What the task requires> Without the pictures, restate all of the data below word for word.

Data for review>
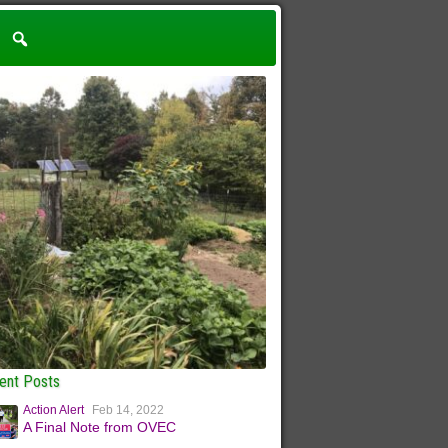
ent Posts
Action Alert
Feb 14, 2022
A Final Note from OVEC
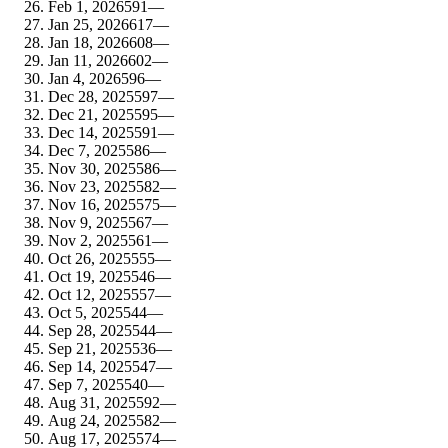
Feb 1, 2026
591
—
Jan 25, 2026
617
—
Jan 18, 2026
608
—
Jan 11, 2026
602
—
Jan 4, 2026
596
—
Dec 28, 2025
597
—
Dec 21, 2025
595
—
Dec 14, 2025
591
—
Dec 7, 2025
586
—
Nov 30, 2025
586
—
Nov 23, 2025
582
—
Nov 16, 2025
575
—
Nov 9, 2025
567
—
Nov 2, 2025
561
—
Oct 26, 2025
555
—
Oct 19, 2025
546
—
Oct 12, 2025
557
—
Oct 5, 2025
544
—
Sep 28, 2025
544
—
Sep 21, 2025
536
—
Sep 14, 2025
547
—
Sep 7, 2025
540
—
Aug 31, 2025
592
—
Aug 24, 2025
582
—
Aug 17, 2025
574
—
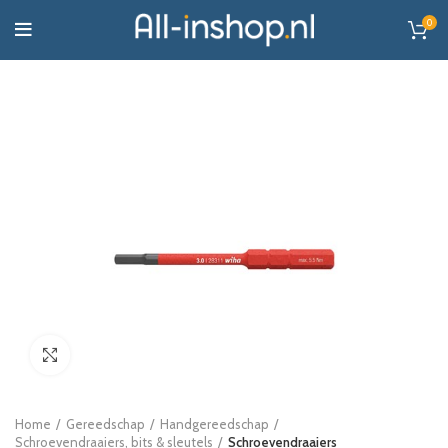
0
Click to enlarge
Home
Gereedschap
Handgereedschap
Schroevendraaiers, bits & sleutels
Schroevendraaiers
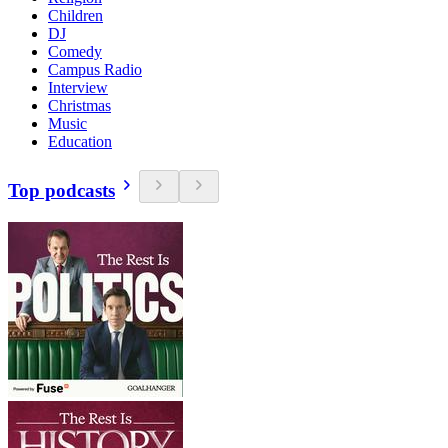
Children
DJ
Comedy
Campus Radio
Interview
Christmas
Music
Education
Top podcasts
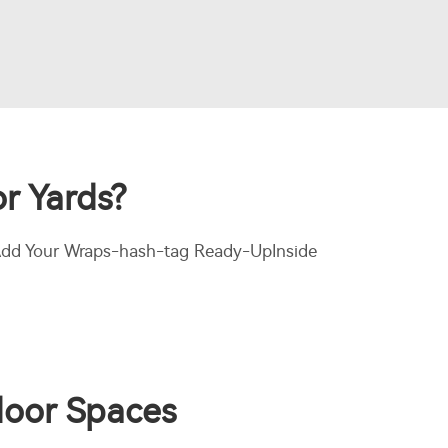
r Yards?
w Add Your Wraps-hash-tag Ready-UpInside
tdoor Spaces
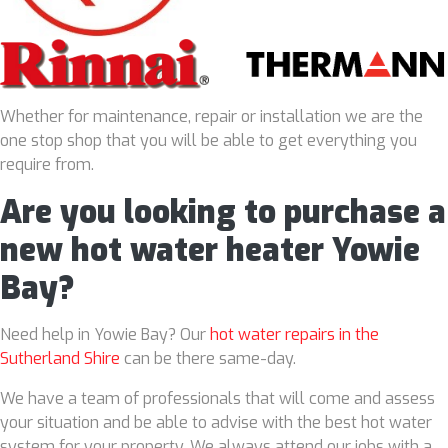
Whether for maintenance, repair or installation we are the
one stop shop that you will be able to get everything you
require from.
Are you looking to purchase a
new hot water heater Yowie
Bay?
Need help in Yowie Bay? Our
hot water repairs in the
Sutherland Shire
can be there same-day.
We have a team of professionals that will come and assess
your situation and be able to advise with the best hot water
system for your property. We always attend our jobs with a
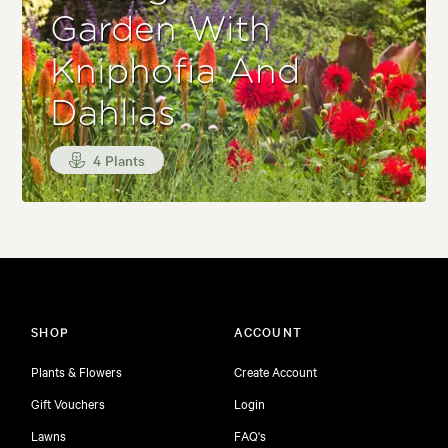
Garden With
Kniphofia And
Dahlias
4 Plants
SHOP
ACCOUNT
Plants & Flowers
Create Account
Gift Vouchers
Login
Lawns
FAQ's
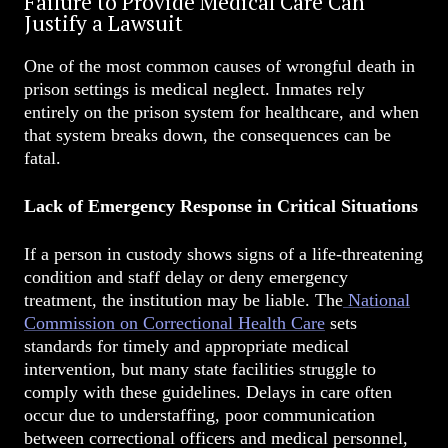
Failure to Provide Medical Care Can
Justify a Lawsuit
One of the most common causes of wrongful death in
prison settings is medical neglect. Inmates rely
entirely on the prison system for healthcare, and when
that system breaks down, the consequences can be
fatal.
Lack of Emergency Response in Critical Situations
If a person in custody shows signs of a life-threatening
condition and staff delay or deny emergency
treatment, the institution may be liable. The
National
Commission on Correctional Health Care
sets
standards for timely and appropriate medical
intervention, but many state facilities struggle to
comply with these guidelines. Delays in care often
occur due to understaffing, poor communication
between correctional officers and medical personnel,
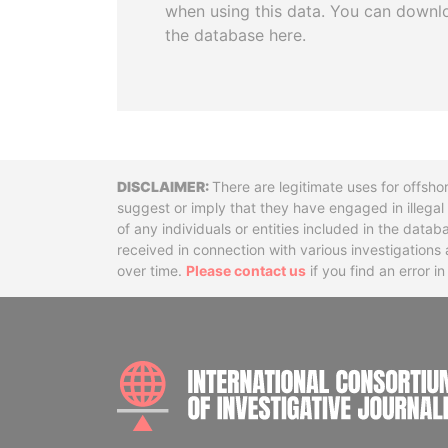
when using this data. You can downl
the database here.
Disclaimer
There are legitimate uses for offsho
suggest or imply that they have engaged in illega
of any individuals or entities included in the data
received in connection with various investigatio
over time.
Please contact us
if you find an error i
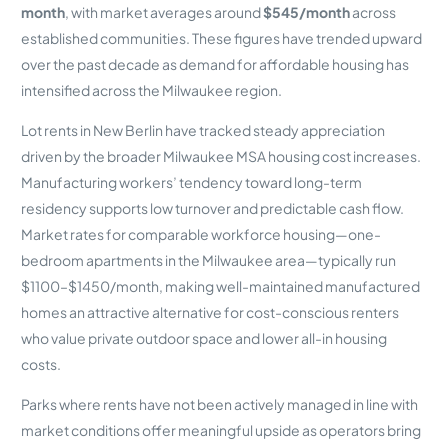
month
, with market averages around
$545/month
across
established communities. These figures have trended upward
over the past decade as demand for affordable housing has
intensified across the Milwaukee region.
Lot rents in New Berlin have tracked steady appreciation
driven by the broader Milwaukee MSA housing cost increases.
Manufacturing workers’ tendency toward long-term
residency supports low turnover and predictable cash flow.
Market rates for comparable workforce housing—one-
bedroom apartments in the Milwaukee area—typically run
$1100–$1450/month, making well-maintained manufactured
homes an attractive alternative for cost-conscious renters
who value private outdoor space and lower all-in housing
costs.
Parks where rents have not been actively managed in line with
market conditions offer meaningful upside as operators bring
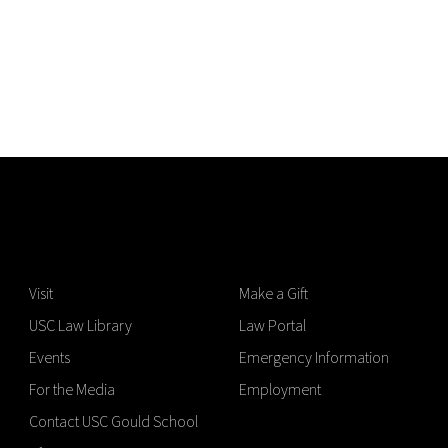
Visit
Make a Gift
USC Law Library
Law Portal
Events
Emergency Information
For the Media
Employment
Contact USC Gould School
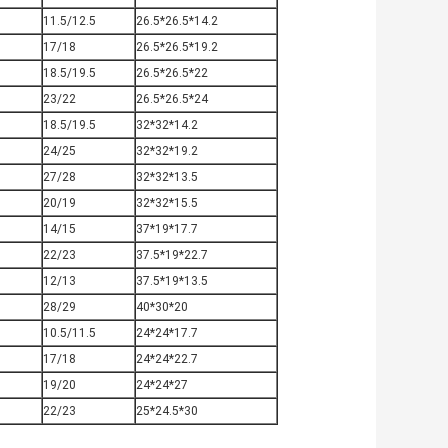
0
11.5/12.5
26.5*26.5*14.2
0
17/18
26.5*26.5*19.2
0
18.5/19.5
26.5*26.5*22
0
23/22
26.5*26.5*24
0
18.5/19.5
32*32*14.2
0
24/25
32*32*19.2
27/28
32*32*13.5
20/19
32*32*15.5
14/15
37*19*17.7
22/23
37.5*19*22.7
12/13
37.5*19*13.5
28/29
40*30*20
10.5/11.5
24*24*17.7
17/18
24*24*22.7
19/20
24*24*27
22/23
25*24.5*30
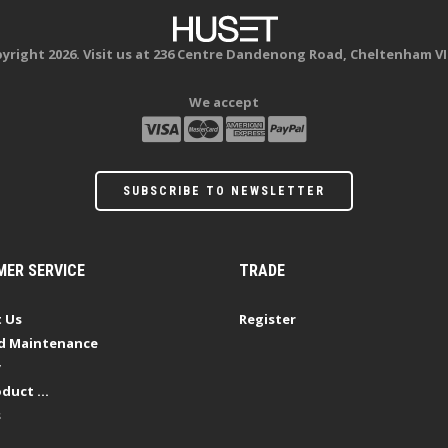
yright 2026. Visit us at 236 Centre Dandenong Road, Cheltenham VI
We accept
SUBSCRIBE TO NEWSLETTER
ER SERVICE
TRADE
 Us
Register
d Maintenance
y
duct ...
s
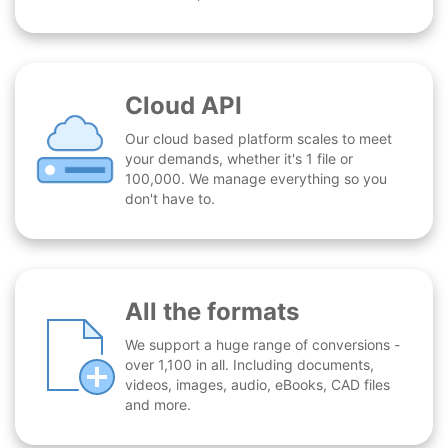
Cloud API
Our cloud based platform scales to meet
your demands, whether it's 1 file or
100,000. We manage everything so you
don't have to.
All the formats
We support a huge range of conversions -
over 1,100 in all. Including documents,
videos, images, audio, eBooks, CAD files
and more.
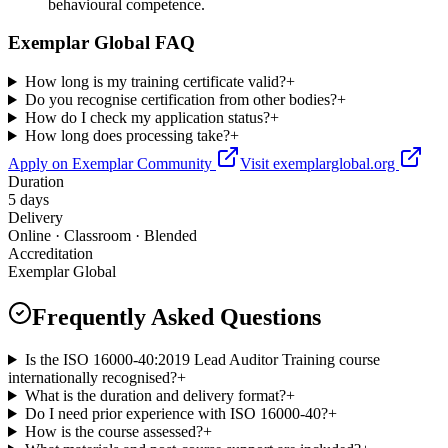
behavioural competence.
Exemplar Global FAQ
How long is my training certificate valid?
+
Do you recognise certification from other bodies?
+
How do I check my application status?
+
How long does processing take?
+
Apply on Exemplar Community
Visit exemplarglobal.org
Duration
5 days
Delivery
Online · Classroom · Blended
Accreditation
Exemplar Global
Frequently Asked Questions
Is the ISO 16000-40:2019 Lead Auditor Training course
internationally recognised?
+
What is the duration and delivery format?
+
Do I need prior experience with ISO 16000-40?
+
How is the course assessed?
+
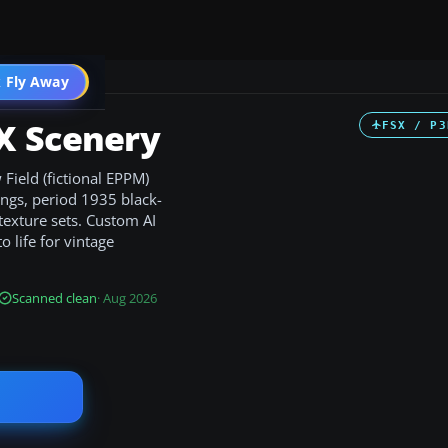
 Fly Away
Go PRO
X Scenery
FSX / P3
Field (fictional EPPM)
ings, period 1935 black-
texture sets. Custom AI
 life for vintage
Scanned clean
· Aug 2026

Solution to this problem>
ent Posts
Action Alert
Feb 14, 2022
A Final Note from OVEC
Feb 1, 2026
591
—
Jan 25, 2026
617
—
Jan 18, 2026
608
—
Jan 11, 2026
602
—
Jan 4, 2026
596
—
Dec 28, 2025
597
—
Dec 21, 2025
595
—
Dec 14, 2025
591
—
Dec 7, 2025
586
—
Nov 30, 2025
586
—
Nov 23, 2025
582
—
Nov 16, 2025
575
—
Nov 9, 2025
567
—
Nov 2, 2025
561
—
Oct 26, 2025
555
—
Oct 19, 2025
546
—
Oct 12, 2025
557
—
Oct 5, 2025
544
—
Sep 28, 2025
544
—
Sep 21, 2025
536
—
Sep 14, 2025
547
—
Sep 7, 2025
540
—
Aug 31, 2025
592
—
Aug 24, 2025
582
—
Aug 17, 2025
574
—
0
Click to enlarge
Home
Gereedschap
Handgereedschap
Schroevendraaiers, bits & sleutels
Schroevendraaiers
Children
DJ
Comedy
Campus Radio
Interview
Christmas
Music
Education
Top podcasts
r Yards?
w Add Your Wraps-hash-tag Ready-UpInside
tdoor Spaces
Whether for maintenance, repair or installation we are the
one stop shop that you will be able to get everything you
require from.
Are you looking to purchase a
new hot water heater Yowie
Bay?
Need help in Yowie Bay? Our
hot water repairs in the
Sutherland Shire
can be there same-day.
We have a team of professionals that will come and assess
your situation and be able to advise with the best hot water
system for your property. We always attend our jobs with a
Garden With
Kniphofia And
Dahlias
4 Plants
SHOP
ACCOUNT
Plants & Flowers
Create Account
Gift Vouchers
Login
Lawns
FAQ's
Failure to Provide Medical Care Can
Justify a Lawsuit
One of the most common causes of wrongful death in
prison settings is medical neglect. Inmates rely
entirely on the prison system for healthcare, and when
that system breaks down, the consequences can be
fatal.
Lack of Emergency Response in Critical Situations
If a person in custody shows signs of a life-threatening
condition and staff delay or deny emergency
treatment, the institution may be liable. The
National
Commission on Correctional Health Care
sets
standards for timely and appropriate medical
intervention, but many state facilities struggle to
comply with these guidelines. Delays in care often
occur due to understaffing, poor communication
between correctional officers and medical personnel,
when using this data. You can downl
the database here.
Disclaimer
There are legitimate uses for offsho
suggest or imply that they have engaged in illega
of any individuals or entities included in the data
received in connection with various investigatio
over time.
Please contact us
if you find an error i
month
, with market averages around
$545/month
across
established communities. These figures have trended upward
over the past decade as demand for affordable housing has
intensified across the Milwaukee region.
Lot rents in New Berlin have tracked steady appreciation
driven by the broader Milwaukee MSA housing cost increases.
Manufacturing workers’ tendency toward long-term
residency supports low turnover and predictable cash flow.
Market rates for comparable workforce housing—one-
bedroom apartments in the Milwaukee area—typically run
$1100–$1450/month, making well-maintained manufactured
homes an attractive alternative for cost-conscious renters
who value private outdoor space and lower all-in housing
costs.
Parks where rents have not been actively managed in line with
market conditions offer meaningful upside as operators bring
Visit
Make a Gift
USC Law Library
Law Portal
Events
Emergency Information
For the Media
Employment
Contact USC Gould School
0
11.5/12.5
26.5*26.5*14.2
0
17/18
26.5*26.5*19.2
0
18.5/19.5
26.5*26.5*22
0
23/22
26.5*26.5*24
0
18.5/19.5
32*32*14.2
0
24/25
32*32*19.2
27/28
32*32*13.5
20/19
32*32*15.5
14/15
37*19*17.7
22/23
37.5*19*22.7
12/13
37.5*19*13.5
28/29
40*30*20
10.5/11.5
24*24*17.7
17/18
24*24*22.7
19/20
24*24*27
22/23
25*24.5*30
yright 2026. Visit us at 236 Centre Dandenong Road, Cheltenham VI
We accept
SUBSCRIBE TO NEWSLETTER
ER SERVICE
TRADE
 Us
Register
d Maintenance
y
duct ...
s
Cloud API
Our cloud based platform scales to meet
your demands, whether it's 1 file or
100,000. We manage everything so you
don't have to.
All the formats
We support a huge range of conversions -
over 1,100 in all. Including documents,
videos, images, audio, eBooks, CAD files
and more.
behavioural competence.
Exemplar Global FAQ
How long is my training certificate valid?
+
Do you recognise certification from other bodies?
+
How do I check my application status?
+
How long does processing take?
+
Apply on Exemplar Community
Visit exemplarglobal.org
Duration
5 days
Delivery
Online · Classroom · Blended
Accreditation
Exemplar Global
Frequently Asked Questions
Is the ISO 16000-40:2019 Lead Auditor Training course
internationally recognised?
+
What is the duration and delivery format?
+
Do I need prior experience with ISO 16000-40?
+
How is the course assessed?
+
 Fly Away
Go PRO
X Scenery
FSX / P3
Field (fictional EPPM)
ings, period 1935 black-
texture sets. Custom AI
 life for vintage
Scanned clean
· Aug 2026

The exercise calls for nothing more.